More people than ever before switched current account providers in the final three months of last year, with 376,000 moving to a new bank.
In November alone, more than 157,000 UK consumers moved their current account to a new bank using the government’s Current Account Switching Service (Cass), which is in its 10th year of operation.
The figures from Pay.UK, which runs the Cass service, revealed a significant leap compared with the same period in 2021, when about 250,000 switched accounts – a record number at the time.
Cass was launched in 2013, enabling account switching in seven days – much faster than the 30 days it used to take. At the time, the UK government was eager to stimulate competition in the retail banking sector after the financial crisis that began in 2008. Vocalink built the service’s IT platform, with CGI overseeing the two-year project, which cost £750m.
Since its launch, the fintech industry has exploded, and today there are many options available to consumers in financial services, offered by digital challenger banks and other digital-led finance providers.
David Piper, head of payments operations at Pay.UK, said: “It is encouraging to see the highest level of switches ever this quarter, demonstrating the continued relevance of the service to consumers and businesses across the UK.”
“Those considering a new current account, for whatever reason, can be assured that the Current Account Switch Service has facilitated nearly nine million switches through a quick, free and easy process,” added Piper.
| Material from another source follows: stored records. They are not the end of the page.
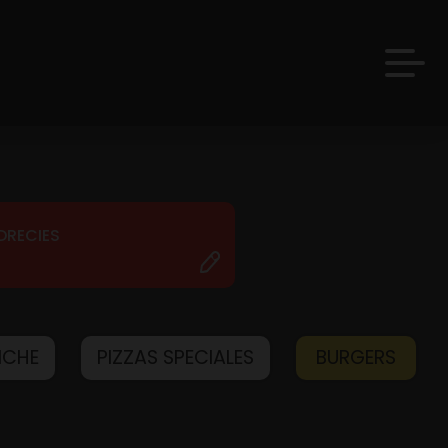
DRECIES
ICHE
PIZZAS SPECIALES
BURGERS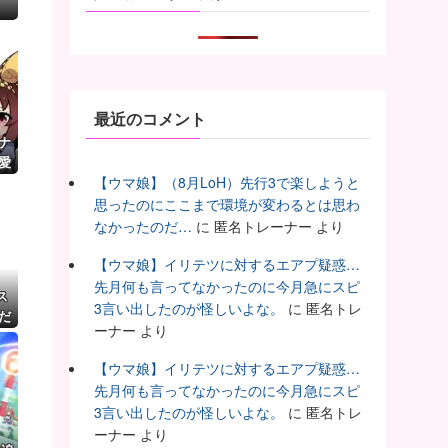
最近のコメント
ナ
愛
【ウマ娘】（8月LoH）先行3で楽しようと
思ったのにここまで環境が変わるとは思わ
なかったのだ…
に
匿名トレーナー
より
【ウマ娘】イリテツに対するエアプ疑惑…
先月何も言ってなかったのに今月急にスピ
ス
3言い出したのが怪しいよな。
に
匿名トレ
だ
ーナー
より
【ウマ娘】イリテツに対するエアプ疑惑…
先月何も言ってなかったのに今月急にスピ
3言い出したのが怪しいよな。
に
匿名トレ
ーナー
より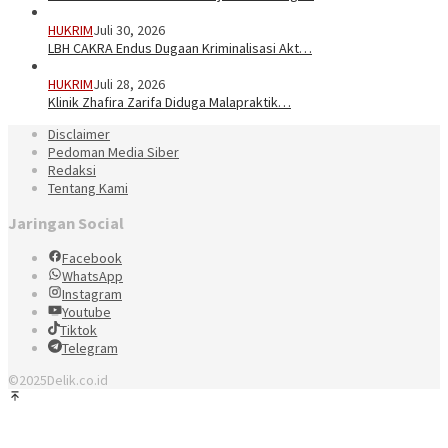
HUKRIM
Juli 30, 2026
LBH CAKRA Endus Dugaan Kriminalisasi Akt…
HUKRIM
Juli 28, 2026
Klinik Zhafira Zarifa Diduga Malapraktik…
Disclaimer
Pedoman Media Siber
Redaksi
Tentang Kami
Jaringan Social
Facebook
WhatsApp
Instagram
Youtube
Tiktok
Telegram
©2025Delik.co.id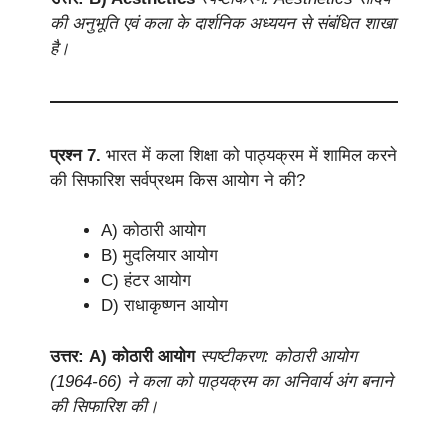
की अनुभूति एवं कला के दार्शनिक अध्ययन से संबंधित शाखा
है।
प्रश्न 7.
भारत में कला शिक्षा को पाठ्यक्रम में शामिल करने
की सिफारिश सर्वप्रथम किस आयोग ने की?
A) कोठारी आयोग
B) मुदलियार आयोग
C) हंटर आयोग
D) राधाकृष्णन आयोग
उत्तर: A) कोठारी आयोग
स्पष्टीकरण: कोठारी आयोग
(1964-66) ने कला को पाठ्यक्रम का अनिवार्य अंग बनाने
की सिफारिश की।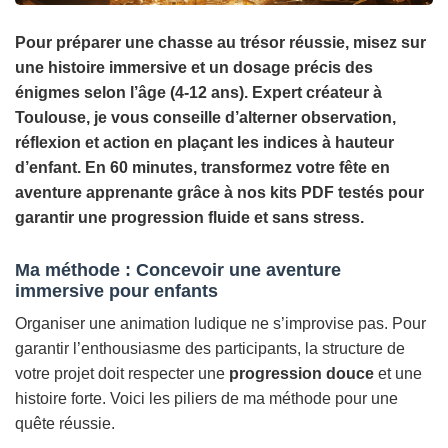
Pour préparer une chasse au trésor réussie, misez sur
une histoire immersive et un dosage précis des
énigmes selon l’âge (4-12 ans). Expert créateur à
Toulouse, je vous conseille d’alterner observation,
réflexion et action en plaçant les indices à hauteur
d’enfant. En 60 minutes, transformez votre fête en
aventure apprenante grâce à nos kits PDF testés pour
garantir une progression fluide et sans stress.
Ma méthode : Concevoir une aventure
immersive pour enfants
Organiser une animation ludique ne s’improvise pas. Pour
garantir l’enthousiasme des participants, la structure de
votre projet doit respecter une
progression douce
et une
histoire forte. Voici les piliers de ma méthode pour une
quête réussie.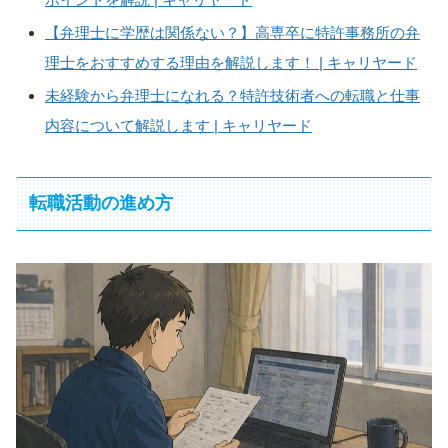
【弁理士に学歴は関係ない？】高専卒に特許事務所の弁
理士をおすすめする理由を解説します！ | キャリヤード
未経験から弁理士になれる？特許技術者への転職と仕事
内容について解説します | キャリヤード
転職活動の進め方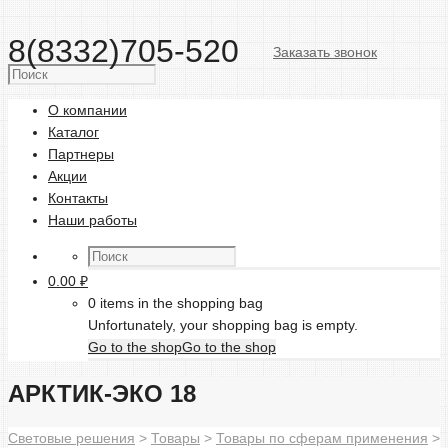
8(8332)705-520
Заказать звонок
О компании
Каталог
Партнеры
Акции
Контакты
Наши работы
0.00
₽
0 items in the shopping bag
Unfortunately, your shopping bag is empty.
Go to the shop
Go to the shop
АРКТИК-ЭКО 18
Световые решения
>
Товары
>
Товары по сферам применения
>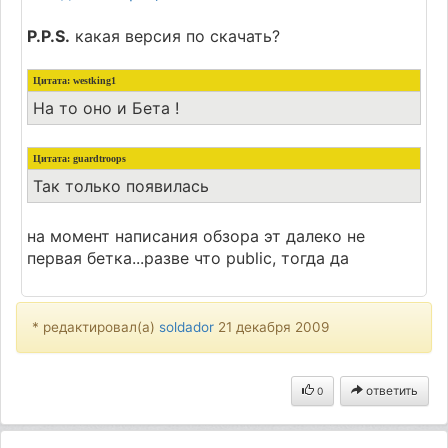
P.P.S.
какая версия по скачать?
Цитата: westking1
На то оно и Бета !
Цитата: guardtroops
Так только появилась
на момент написания обзора эт далеко не
первая бетка...разве что public, тогда да
* редактировал(а)
soldador
21 декабря 2009
ответить
0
High street banks HSBC and Santander gained the most new customers through the switching service. But digital challenger banks Starling and Monzo were next in line. These digital-first current account providers are part of the fintech revolution, offering alternatives – often app-based – that use the latest technology to improve and personalise services.
Santander made net gains of over 29,000 new customers through Cass, HSBC gained about 13,000, while Starling Bank and Monzo Bank added around 9,000 and 6,000 respectively.
According to Cass, the main reason cited for switching was online banking, with 46% of respondents citing that as a reason for their decision. Customer service was the next most influential factor in convincing people to change banks (42%). And 40% said they were attracted by easier-to-use mobile banking at their new current account provider.
Challenger digital banks and other fintech firms could win new customers through tools to help people manage finances during the current cost-of-living crisis, with financial management tools, personalised financial products and various credit options available.
The current financial struggles of people across the world could encourage the adoption of apps, just as the Covid-19 pandemic did, but for different reasons.
When Covid-19 hit the world in 2020, the need for people to avoid contact with others drove the adoption of digital banking. With high streets shut down for long periods, the take-up of financial technology exploded as people across all age groups turned to apps to manage their money.